To explore further, the team isolated 10 bacterial strains from the saliva of smokers whose oral microbes had colonized the gut mucosa. These strains were then administered to mouse models of both Crohn’s disease and ulcerative colitis for five days. The results revealed that treatment with Streptococcus mitis produced effects nearly identical to those seen with smoking: inflammation decreased in mice with ulcerative colitis but worsened in those with Crohn’s disease.
How S. mitis affects immunity
Analysis showed that S. mitis triggered the emergence of helper Th1 cells, which are an important part of the gut’s immune response to invaders. In Crohn’s disease this likely worsens the condition because the original inflammation is actually caused by these same helper Th1 cells. But in colitis, the Th1 cells fight against an initial Th2-immune response, and this ends up reducing inflammation.

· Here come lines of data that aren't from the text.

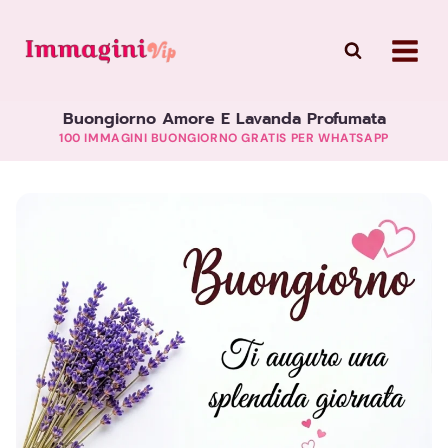
Skip
to
content
Buongiorno Amore E Lavanda Profumata
100 IMMAGINI BUONGIORNO GRATIS PER WHATSAPP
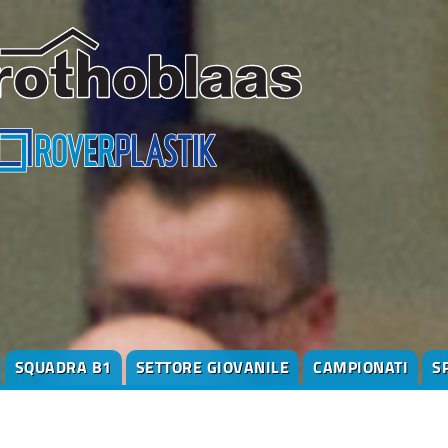
SQUADRA B1
SETTORE GIOVANILE
CAMPIONATI
S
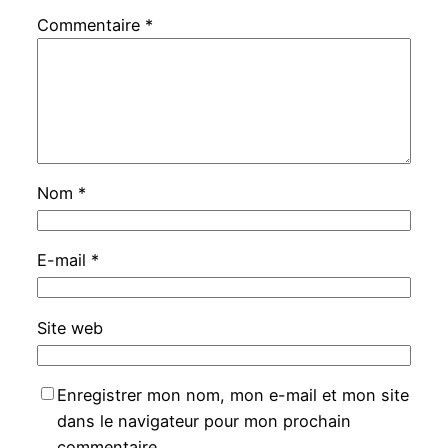
Commentaire
*
Nom
*
E-mail
*
Site web
Enregistrer mon nom, mon e-mail et mon site
dans le navigateur pour mon prochain
commentaire.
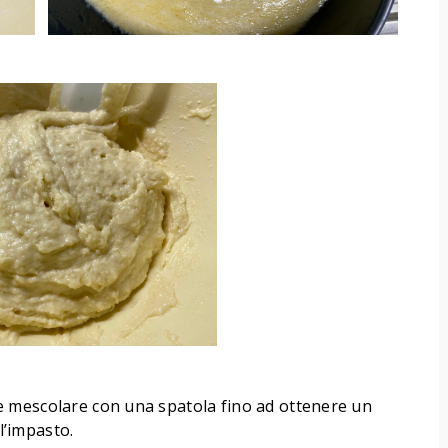
di e mescolare con una spatola fino ad ottenere un
’impasto.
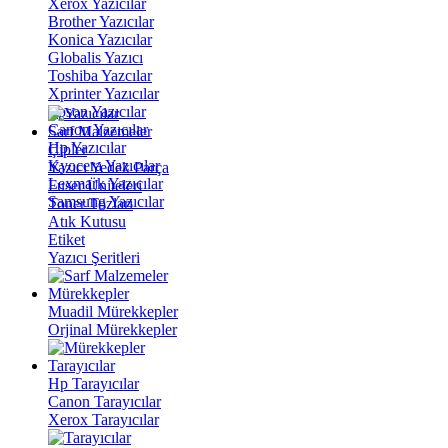
Xerox Yazıcılar
Brother Yazıcılar
Konica Yazıcılar
Globalis Yazıcı
Toshiba Yazcılar
Xprinter Yazıcılar
Epson Yazıcılar
Canon Yazıcılar
Sarf Malzemeler
Hp Yazıcılar
Çipler
Kyocera Yazıcılar
Yazıcı Yedek Parça
Lexmark Yazıcılar
Fuser Üniteleri
Samsung Yazıcılar
Toner Tozları
Atık Kutusu
Etiket
Yazıcı Şeritleri
Mürekkepler
Muadil Mürekkepler
Orjinal Mürekkepler
Tarayıcılar
Hp Tarayıcılar
Canon Tarayıcılar
Xerox Tarayıcılar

As smoking poses high risks for cancer, heart disease, and many other illnesses, it is not a sustainable treatment for ulcerative colitis. “Our results indicate the relocation of bacteria from the mouth to the gut, particularly those of the Streptococcus genus, and the subsequent immune response in the gut, is the mechanism through which smoking helps protect against the disease,” says Ohno. “Logically, direct treatment with this kind of bacteria, or indirect treatment with hydroquinone, is thus likely to mimic the beneficial effects of smoking but avoid all the negative effects.”
Reference: “Smoking affects gut immune system of patients with inflammatory bowel diseases by modulating metabolomic profiles and mucosal microbiota” by Eiji Miyauchi, Takashi Taida, Kan Uchiyama, Yumiko Nakanishi, Tamotsu Kato, Shigeo Koido, Nobuo Sasaki, Toshifumi Ohkusa, Nobuhiro Sato and Hiroshi Ohno, 25 August 2025, Gut.